Instruction:
Copy every line of the data below exactly as given, except for the pictures.

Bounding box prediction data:
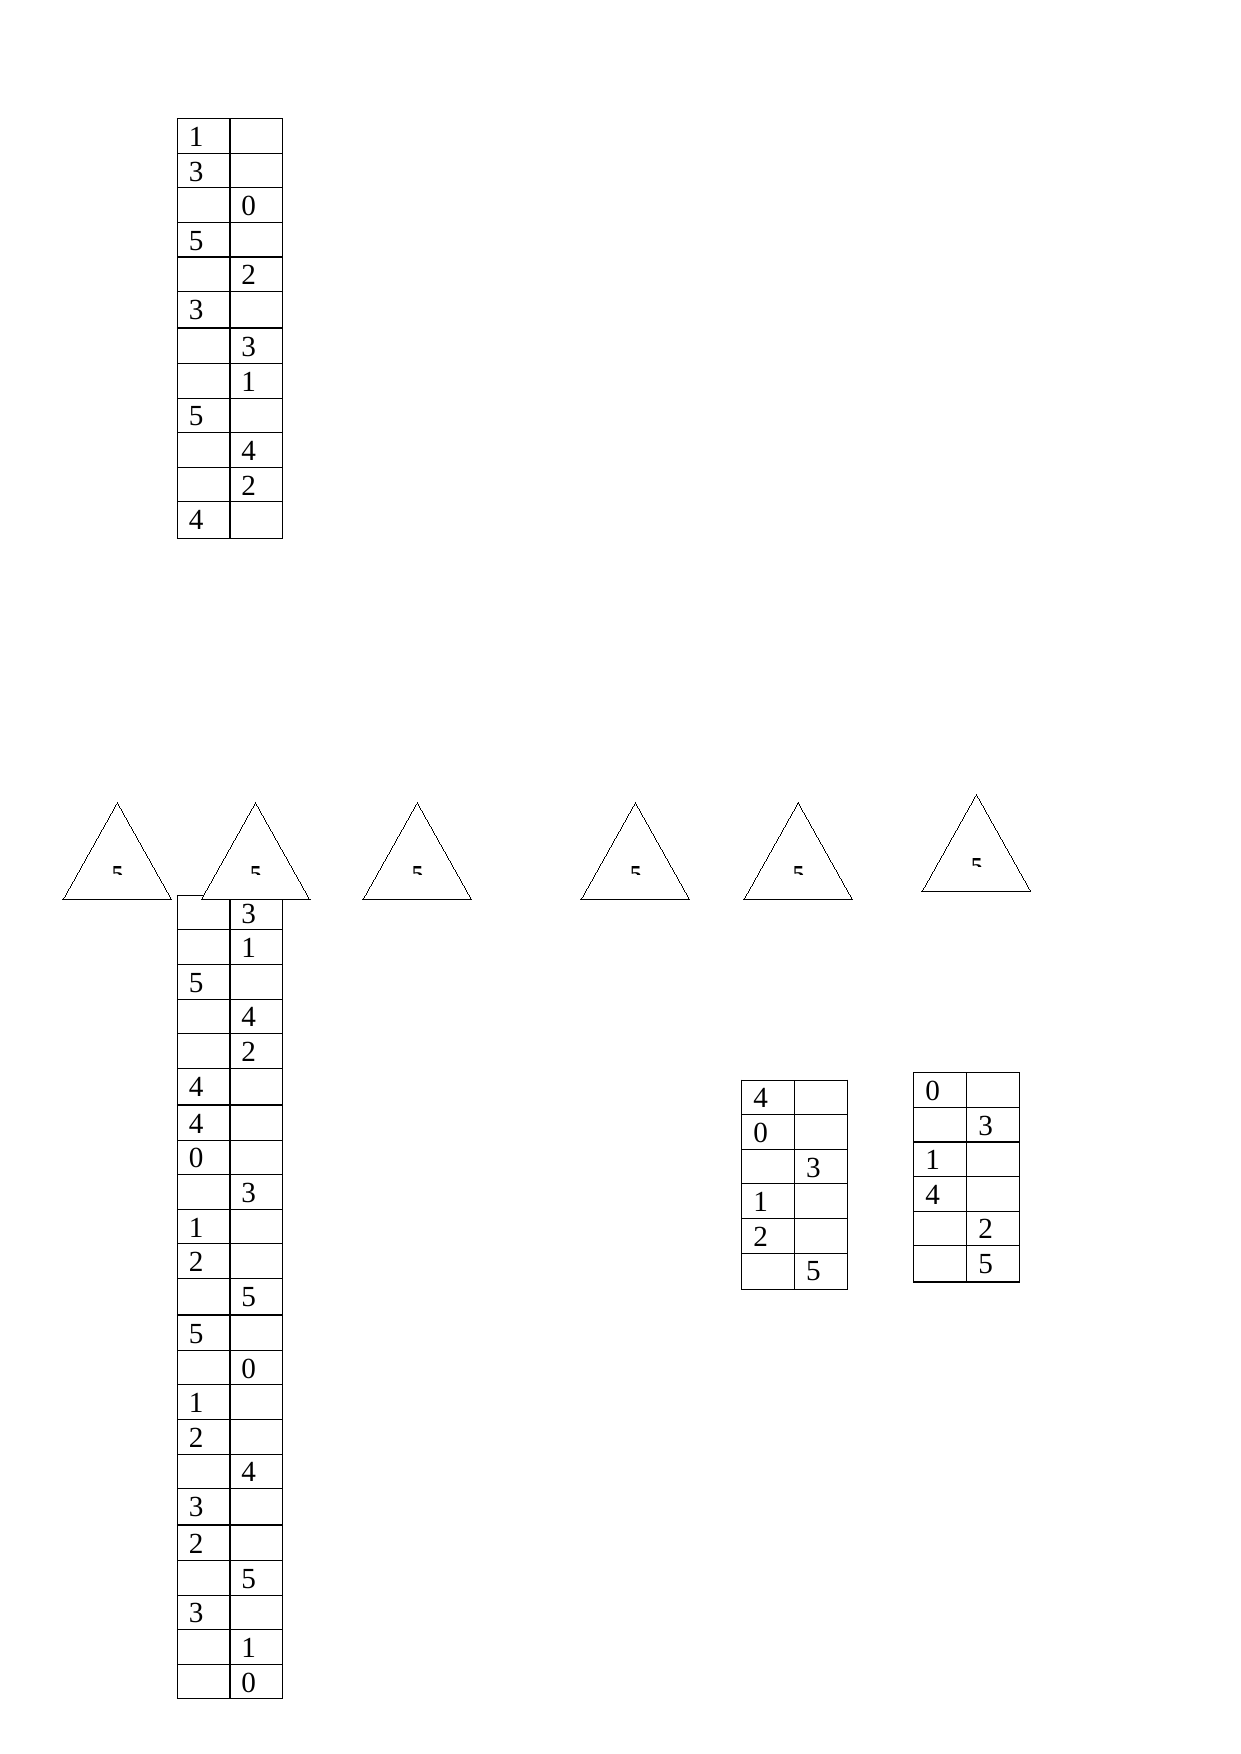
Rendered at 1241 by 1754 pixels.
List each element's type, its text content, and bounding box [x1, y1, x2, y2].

table_cell 5 [967, 1246, 1019, 1281]
table_cell 4 [178, 1069, 229, 1104]
table_header 4 [742, 1081, 794, 1114]
table_cell 5 [178, 223, 229, 256]
table_cell [795, 1184, 847, 1218]
table_header [178, 896, 229, 929]
table_cell 2 [231, 258, 282, 291]
table_header [231, 119, 282, 153]
table_cell 2 [742, 1219, 794, 1252]
table_cell 1 [914, 1143, 966, 1176]
table_cell 1 [742, 1184, 794, 1218]
table_cell 1 [231, 364, 282, 397]
table_cell [178, 930, 229, 964]
table_cell 3 [178, 292, 229, 327]
table_cell 3 [231, 1175, 282, 1209]
table_cell [231, 154, 282, 187]
table_cell [231, 502, 282, 537]
table_cell 0 [178, 1141, 229, 1174]
table_cell 5 [795, 1254, 847, 1289]
table_cell [795, 1115, 847, 1149]
table_cell [178, 1351, 229, 1384]
table_header [795, 1081, 847, 1114]
table_cell 4 [178, 502, 229, 537]
table_cell 5 [178, 399, 229, 432]
table_cell [967, 1177, 1019, 1211]
table_cell 1 [231, 1630, 282, 1664]
table_cell [742, 1150, 794, 1183]
table_cell 4 [231, 1000, 282, 1033]
table_cell [178, 188, 229, 222]
table_header [231, 1316, 282, 1350]
table_header 2 [178, 1526, 229, 1560]
table_cell 5 [231, 1561, 282, 1594]
table_cell 2 [178, 1244, 229, 1278]
table_header [231, 1526, 282, 1560]
table_cell 0 [742, 1115, 794, 1149]
table_cell [178, 1034, 229, 1068]
table_cell [967, 1143, 1019, 1176]
table_cell [914, 1212, 966, 1245]
table_cell [795, 1219, 847, 1252]
table_header 4 [178, 1106, 229, 1139]
table_cell [178, 1630, 229, 1664]
table_cell [178, 1665, 229, 1698]
table_header 3 [231, 900, 282, 929]
table_cell 1 [178, 1210, 229, 1243]
table_cell [231, 223, 282, 256]
table_cell 5 [231, 1279, 282, 1314]
table_cell [178, 258, 229, 291]
table_cell 1 [231, 930, 282, 964]
table_cell [178, 468, 229, 501]
table_cell [178, 1000, 229, 1033]
table_cell [231, 965, 282, 998]
table_cell [178, 1455, 229, 1488]
table_header 5 [178, 1316, 229, 1350]
table_cell [178, 1561, 229, 1594]
table_cell 2 [231, 1034, 282, 1068]
table_cell 3 [967, 1108, 1019, 1141]
table_header [178, 329, 229, 363]
table_cell 0 [231, 1665, 282, 1698]
table_cell [742, 1254, 794, 1289]
table_header [967, 1073, 1019, 1107]
table_cell [231, 292, 282, 327]
table_cell [231, 399, 282, 432]
table_cell 4 [914, 1177, 966, 1211]
table_cell [231, 1596, 282, 1629]
table_cell 4 [231, 433, 282, 467]
table_header 3 [231, 329, 282, 363]
table_cell [231, 1489, 282, 1524]
table_cell 0 [231, 1351, 282, 1384]
table_cell [231, 1069, 282, 1104]
table_cell [231, 1385, 282, 1419]
table_cell [231, 1141, 282, 1174]
table_header 1 [178, 119, 229, 153]
table_cell 3 [178, 1489, 229, 1524]
table_cell 0 [231, 188, 282, 222]
table_cell 3 [178, 154, 229, 187]
table_cell 5 [178, 965, 229, 998]
table_cell [178, 433, 229, 467]
table_cell 2 [178, 1420, 229, 1453]
table_header 0 [914, 1073, 966, 1107]
table_cell [178, 1279, 229, 1314]
table_cell 3 [178, 1596, 229, 1629]
table_cell [914, 1246, 966, 1281]
table_cell 2 [967, 1212, 1019, 1245]
table_cell 2 [231, 468, 282, 501]
table_cell [178, 1175, 229, 1209]
table_cell [231, 1244, 282, 1278]
table_header [231, 1106, 282, 1139]
table_cell 1 [178, 1385, 229, 1419]
table_cell 4 [231, 1455, 282, 1488]
table_cell [914, 1108, 966, 1141]
table_cell [178, 364, 229, 397]
table_cell [231, 1210, 282, 1243]
table_cell 3 [795, 1150, 847, 1183]
table_cell [231, 1420, 282, 1453]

Task result:
Rendered at 1241 by 1754 pixels.
List each element's type, its text content, and bounding box [x1, y1, x2, y2].

table_cell 5 [967, 1246, 1019, 1281]
table_cell 4 [178, 1069, 229, 1104]
table_header 4 [742, 1081, 794, 1114]
table_cell 5 [178, 223, 229, 256]
table_cell [795, 1184, 847, 1218]
table_header [178, 896, 229, 929]
table_cell 2 [231, 258, 282, 291]
table_header [231, 119, 282, 153]
table_cell 2 [742, 1219, 794, 1252]
table_cell 1 [914, 1143, 966, 1176]
table_cell 1 [742, 1184, 794, 1218]
table_cell 1 [231, 364, 282, 397]
table_cell [178, 930, 229, 964]
table_cell 3 [178, 292, 229, 327]
table_cell 3 [231, 1175, 282, 1209]
table_cell [231, 154, 282, 187]
table_cell [231, 502, 282, 537]
table_cell 0 [178, 1141, 229, 1174]
table_cell 5 [795, 1254, 847, 1289]
table_cell [795, 1115, 847, 1149]
table_cell [178, 1351, 229, 1384]
table_header [795, 1081, 847, 1114]
table_cell 4 [178, 502, 229, 537]
table_cell 5 [178, 399, 229, 432]
table_cell [967, 1177, 1019, 1211]
table_cell 1 [231, 1630, 282, 1664]
table_cell [742, 1150, 794, 1183]
table_cell 4 [231, 1000, 282, 1033]
table_cell [178, 188, 229, 222]
table_header [231, 1316, 282, 1350]
table_header 2 [178, 1526, 229, 1560]
table_cell 5 [231, 1561, 282, 1594]
table_cell 2 [178, 1244, 229, 1278]
table_header [231, 1526, 282, 1560]
table_cell 0 [742, 1115, 794, 1149]
table_cell [178, 1034, 229, 1068]
table_cell [967, 1143, 1019, 1176]
table_cell [914, 1212, 966, 1245]
table_cell [795, 1219, 847, 1252]
table_header 4 [178, 1106, 229, 1139]
table_cell [178, 1630, 229, 1664]
table_cell [178, 1665, 229, 1698]
table_header 3 [231, 900, 282, 929]
table_cell 1 [178, 1210, 229, 1243]
table_cell [231, 223, 282, 256]
table_cell 5 [231, 1279, 282, 1314]
table_cell [178, 258, 229, 291]
table_cell 1 [231, 930, 282, 964]
table_cell [178, 468, 229, 501]
table_cell [178, 1000, 229, 1033]
table_cell [231, 965, 282, 998]
table_cell [178, 1455, 229, 1488]
table_header 5 [178, 1316, 229, 1350]
table_cell [178, 1561, 229, 1594]
table_cell 2 [231, 1034, 282, 1068]
table_cell 3 [967, 1108, 1019, 1141]
table_header [178, 329, 229, 363]
table_cell 0 [231, 1665, 282, 1698]
table_cell [742, 1254, 794, 1289]
table_header [967, 1073, 1019, 1107]
table_cell [231, 292, 282, 327]
table_cell [231, 399, 282, 432]
table_cell 4 [914, 1177, 966, 1211]
table_cell [231, 1596, 282, 1629]
table_cell 4 [231, 433, 282, 467]
table_header 3 [231, 329, 282, 363]
table_cell [231, 1489, 282, 1524]
table_cell 0 [231, 1351, 282, 1384]
table_cell [231, 1069, 282, 1104]
table_cell [231, 1385, 282, 1419]
table_cell [231, 1141, 282, 1174]
table_header 1 [178, 119, 229, 153]
table_cell 3 [178, 1489, 229, 1524]
table_cell 0 [231, 188, 282, 222]
table_cell 3 [178, 154, 229, 187]
table_cell 5 [178, 965, 229, 998]
table_cell [178, 433, 229, 467]
table_cell 2 [178, 1420, 229, 1453]
table_header 0 [914, 1073, 966, 1107]
table_cell [178, 1279, 229, 1314]
table_cell 3 [178, 1596, 229, 1629]
table_cell [914, 1246, 966, 1281]
table_cell 2 [967, 1212, 1019, 1245]
table_cell 2 [231, 468, 282, 501]
table_cell [178, 1175, 229, 1209]
table_cell [231, 1244, 282, 1278]
table_header [231, 1106, 282, 1139]
table_cell 1 [178, 1385, 229, 1419]
table_cell 4 [231, 1455, 282, 1488]
table_cell [914, 1108, 966, 1141]
table_cell [178, 364, 229, 397]
table_cell [231, 1210, 282, 1243]
table_cell 3 [795, 1150, 847, 1183]
table_cell [231, 1420, 282, 1453]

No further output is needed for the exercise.